Sunday, November 20, 2011

Memory

I have prided myself on my memory throughout much of my life. It seems to be getting a lot harder to remember anything of substance these days. Sometimes, in my tired moments, circuts spark and memories flood in, like a river Dam that bursts from a few tiny cracks.

Perhaps I'm just getting older or am I aging myself? In the midst of this remembering it's hard to say. Indeed it is hard to truly have a grasp at any point in one's life as to where one trully is. Only a supreme measurement and omniscient view could grasp with true accuracy the "place" on is at in life. Am I better or am I worse? Am I farther or closer? And to what goal anyways?

Most of us have settled in about my age, having created a measurement of ourselves based on our own memories of what is past. Based on what we can remember, we will place a marker as to how far we have come. Based on what we remember, we set a goal for what we hope to be. This is still lacking. Our memories are few and fleeting, liquid and fragile.

What's worse?
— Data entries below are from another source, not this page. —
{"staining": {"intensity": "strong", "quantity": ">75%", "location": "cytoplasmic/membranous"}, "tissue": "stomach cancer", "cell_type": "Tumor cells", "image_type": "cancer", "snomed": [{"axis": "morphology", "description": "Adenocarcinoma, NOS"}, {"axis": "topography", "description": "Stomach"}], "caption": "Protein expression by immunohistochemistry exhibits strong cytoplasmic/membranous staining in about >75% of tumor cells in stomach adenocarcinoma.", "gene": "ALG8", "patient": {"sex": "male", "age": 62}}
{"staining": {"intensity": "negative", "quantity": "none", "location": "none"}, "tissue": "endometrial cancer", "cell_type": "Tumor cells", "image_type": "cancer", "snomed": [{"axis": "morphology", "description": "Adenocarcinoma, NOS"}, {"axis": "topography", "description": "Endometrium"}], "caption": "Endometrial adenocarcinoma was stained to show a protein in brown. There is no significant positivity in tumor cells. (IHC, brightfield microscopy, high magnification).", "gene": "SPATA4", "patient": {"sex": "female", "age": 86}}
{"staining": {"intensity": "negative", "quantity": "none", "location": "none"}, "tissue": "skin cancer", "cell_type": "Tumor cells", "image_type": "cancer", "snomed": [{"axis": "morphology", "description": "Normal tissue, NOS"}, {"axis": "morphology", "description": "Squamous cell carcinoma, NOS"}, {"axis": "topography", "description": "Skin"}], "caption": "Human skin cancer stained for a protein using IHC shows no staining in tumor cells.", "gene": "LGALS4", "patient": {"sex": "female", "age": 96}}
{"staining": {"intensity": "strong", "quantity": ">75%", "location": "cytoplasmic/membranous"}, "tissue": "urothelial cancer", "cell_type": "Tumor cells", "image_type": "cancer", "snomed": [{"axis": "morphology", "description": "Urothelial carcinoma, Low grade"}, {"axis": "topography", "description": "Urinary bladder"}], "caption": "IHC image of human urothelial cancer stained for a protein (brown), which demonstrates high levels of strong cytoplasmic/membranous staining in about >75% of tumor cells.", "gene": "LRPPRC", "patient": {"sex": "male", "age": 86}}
Most of us can not remember a memory without any bad. The good can be abundant but is still mixed with sorrow, pain, loss, pride, lust, destruction, and sin.

So when I am remembering, I wonder of the place where it was only good. I remember the story written of a perfectly good world, before the memory of all but three. It was related to us by the only One with a perfect memory and to men who needed to know how far we have fallen, not grown. This memory of mankind's fall from goodness, described in Genesis, continues to hearld the truth of depravity like a beacon of light on top the highest mountain, shining into the darkest abyss of the ocean.

With His memory, I must keep mine alive. Without it, my memory is dead and will decay to meaningless events and facts. I will not see or understand good. And what can I say will be the end, if I cannot see the beginning? He, who sees the beginning and the end, who sees all time as memory and plan at once, He must guide my ways and my memories.

Lest I be like Israel, forgetting the God who saved them, and worshiping the things he gave them.